Exploration of the enantiorecognition mechanism of protected amino acids on amylose tris (3,5-dimethylphenylcarbamate) stationary phase in supercritical fluid chromatography: Thermodynamic considerations and molecular docking study.

The mechanisms of retention and separation for protected amino acid (PAA) enantiomers on polysaccharide-based chiral stationary phases (CSPs) under supercritical fluid chromatography (SFC) have yet to be investigated. In this study, 18 pairs of PAAs were firstly enantioseparated using SFC with polysaccharide-based stationary phases, and the enantiorecognition mechanism of PAA on the polysaccharide-based CSPs were explored.
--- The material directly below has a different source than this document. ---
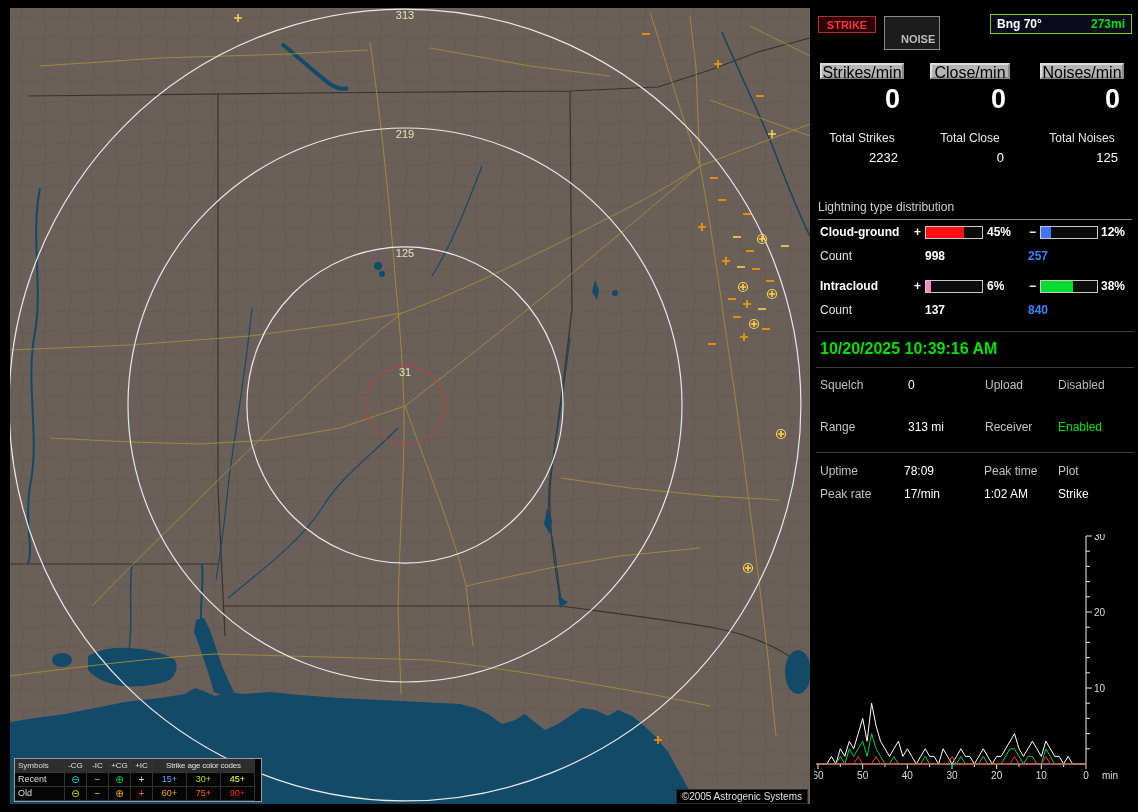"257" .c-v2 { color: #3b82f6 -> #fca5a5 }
The key parameters including the stationary phase, modifiers, additives, column temperature, and back pressure were optimized to achieve the baseline separation of PAA enantiomers, which facilitates a more in-depth investigation into the enantiorecognition mechanism. The ADH chromatographic column demonstrates superior separation capability for PAA enantiomers compared to other types of CSPs and subsequent investigations into the enantiorecognition mechanism were primarily centered on ADH. The calculated thermodynamic parameters indicated that for most enantiomers, the process of enantioseparation was primarily driven by enthalpy; however, for Fmoc-Gln(Trt)-OH specifically, entropy played a more significant role in its separation. Molecular docking study was conducted to explore the enantiorecognition mechanism and the results denoted the important role of hydrogen bond and π-π interactions. In addition, hydrogen bonds play a crucial role in the enhanced retention for PAA enantiomers, as well as in the reversal of the elution sequence among different PAAs. This study provides a valuable reference for the investigation and elucidation of the corresponding separation mechanisms associated with polysaccharide-based CSPs.